In deze bodemzaak heeft de kantonrechter van de Rechtbank Noord-Holland op 31 juli 2024 uitspraak gedaan in een loonvordering van [eiseres] tegen [gedaagde] B.V. [Eiseres] was sinds 27 juni 2005 in dienst als schoonmaker en viel per 22 juni 2022 uit wegens ziekte. Gedurende haar ziekte ontving zij geen volledig salaris, wat leidde tot de vordering van achterstallig loon over verschillende periodes. De kantonrechter heeft vastgesteld dat [gedaagde] voldoende bewijs heeft geleverd dat het verschuldigde loon over de periode van januari tot en met juli 2023 is betaald. De loonvordering over deze periode is afgewezen.

Voor de periode van augustus tot en met oktober 2023 heeft [eiseres] ook een bedrag aan achterstallig salaris gevorderd, maar [gedaagde] heeft erkend dat er te weinig uren zijn uitbetaald.
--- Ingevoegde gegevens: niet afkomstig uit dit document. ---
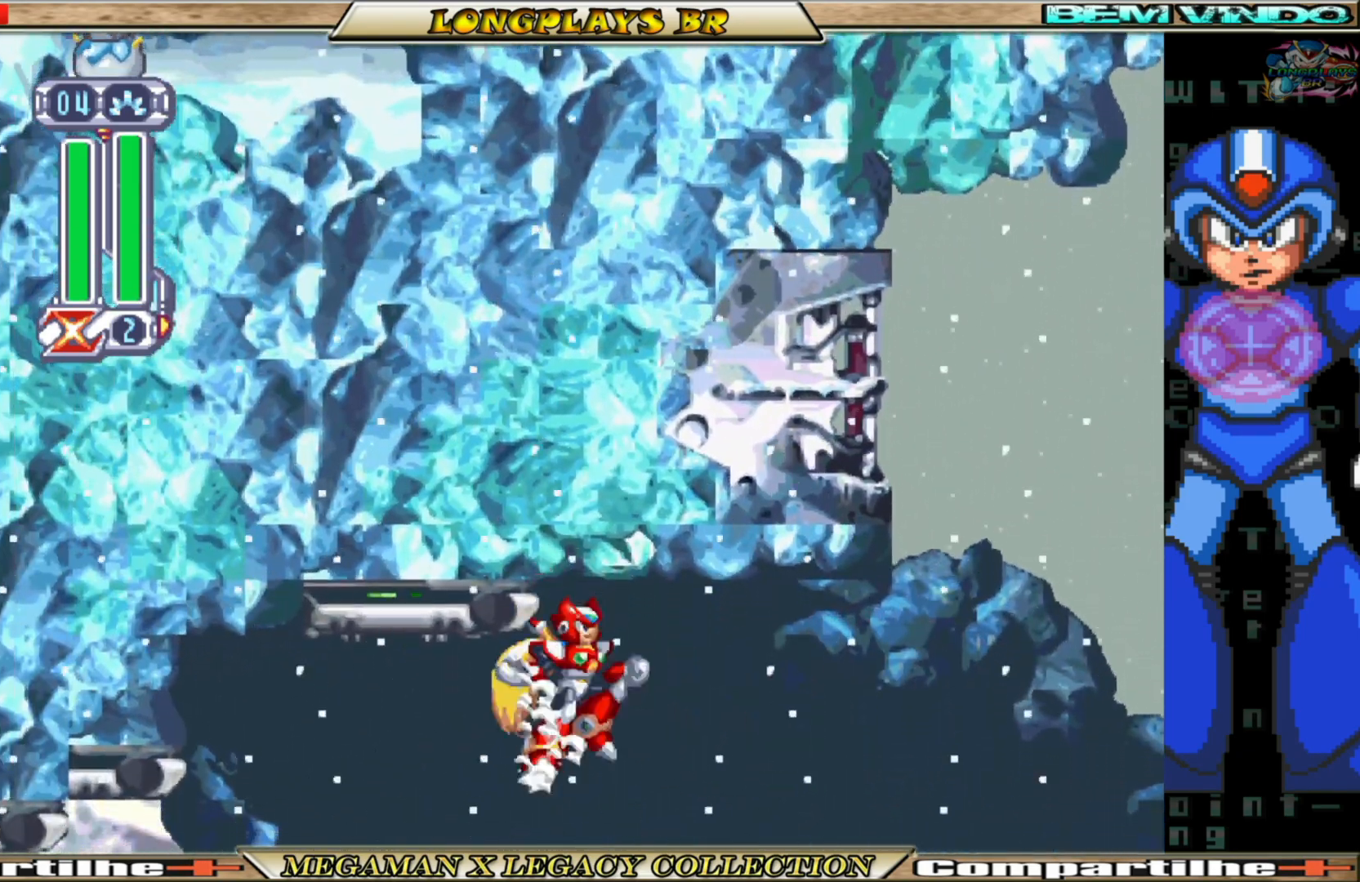
{"buttons": ["DPAD_LEFT"], "left_stick": "center", "right_stick": "center", "events": [[133, "B", "down"], [450, "B", "up"]]}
Echter, de loonstop die [gedaagde] heeft opgelegd vanwege de weigering van [eiseres] om mee te werken aan haar re-integratie is door de kantonrechter als rechtsgeldig beoordeeld. [Eiseres] heeft nagelaten een deskundigenoordeel over te leggen, wat noodzakelijk was om haar vordering te onderbouwen. Hierdoor werd de vordering tot loondoorbetaling tijdens ziekte afgewezen.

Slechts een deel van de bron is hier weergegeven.